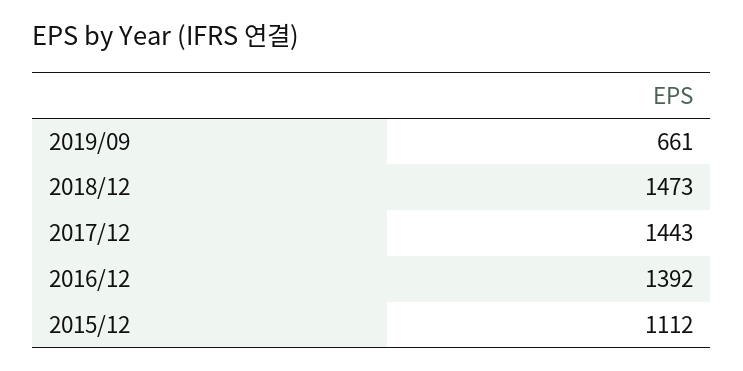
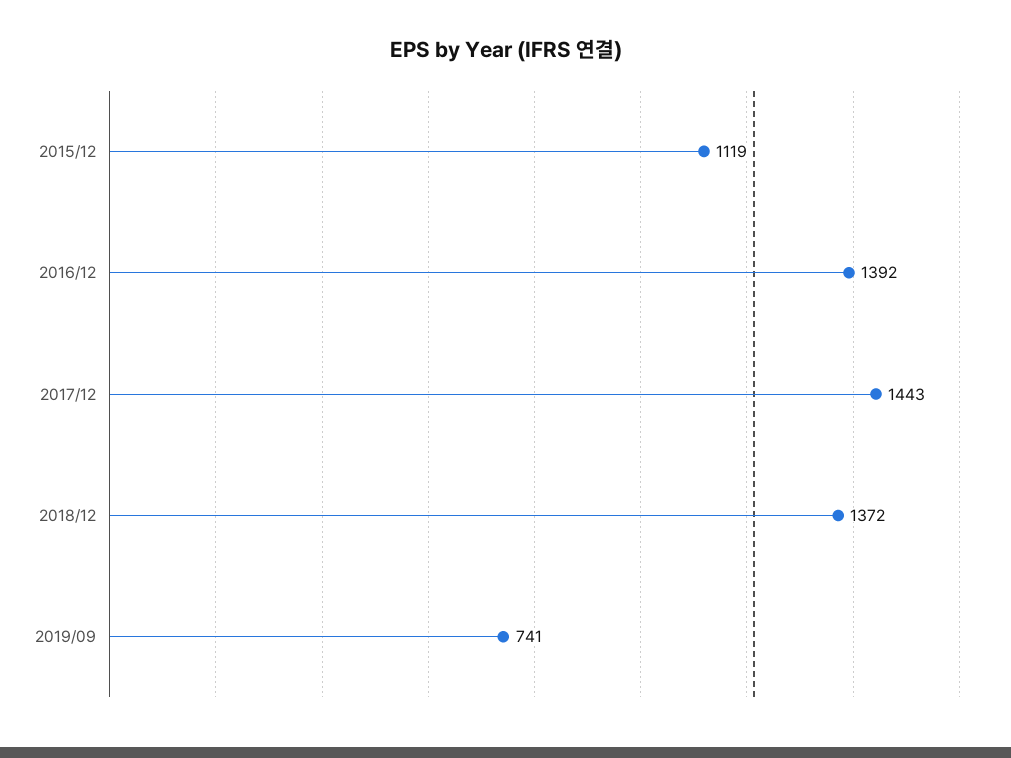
2019/09: 661 -> 741
2018/12: 1473 -> 1372
2015/12: 1112 -> 1119

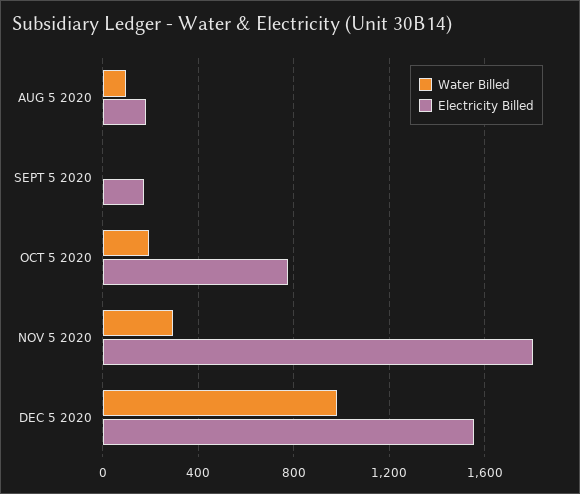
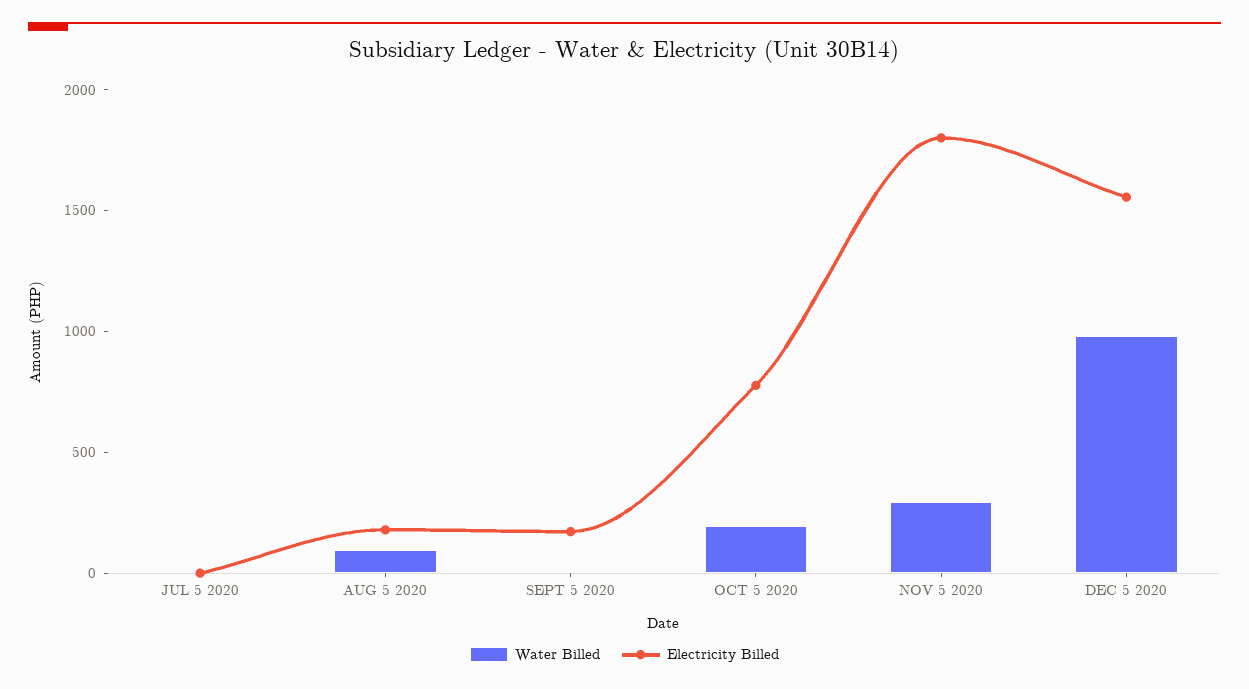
Water Billed, JUL 5 2020: none -> 0
Electricity Billed, JUL 5 2020: none -> 0

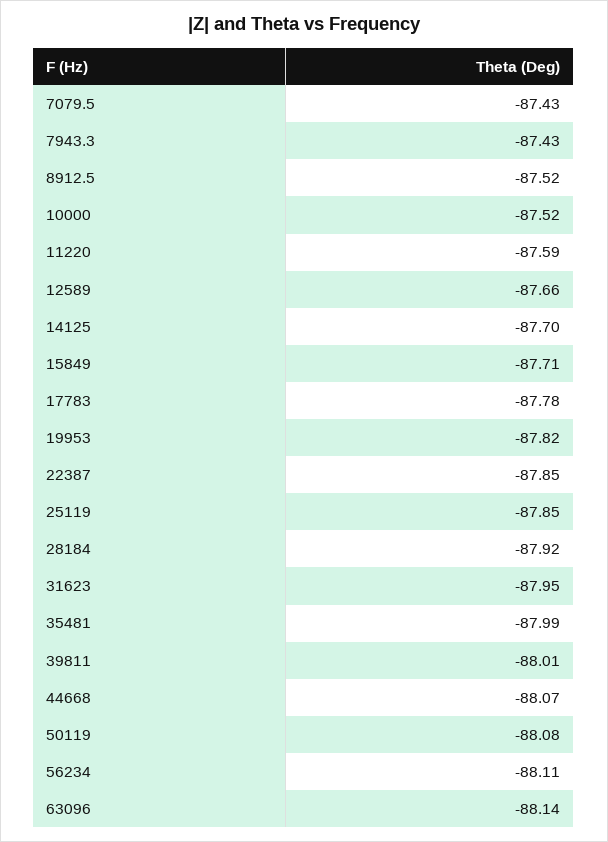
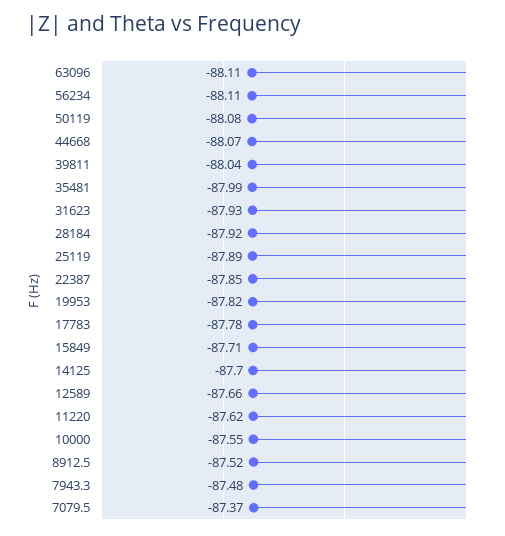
7079.5: -87.43 -> -87.37
7943.3: -87.43 -> -87.48
10000: -87.52 -> -87.55
11220: -87.59 -> -87.62
25119: -87.85 -> -87.89
31623: -87.95 -> -87.93
39811: -88.01 -> -88.04
63096: -88.14 -> -88.11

— What to do —
Retype the lines of the material from the one containing "10000: -87.52 -> -87.55" through the last line, exactly, and give no other lines.

— Result of the exercise —
10000: -87.52 -> -87.55
11220: -87.59 -> -87.62
25119: -87.85 -> -87.89
31623: -87.95 -> -87.93
39811: -88.01 -> -88.04
63096: -88.14 -> -88.11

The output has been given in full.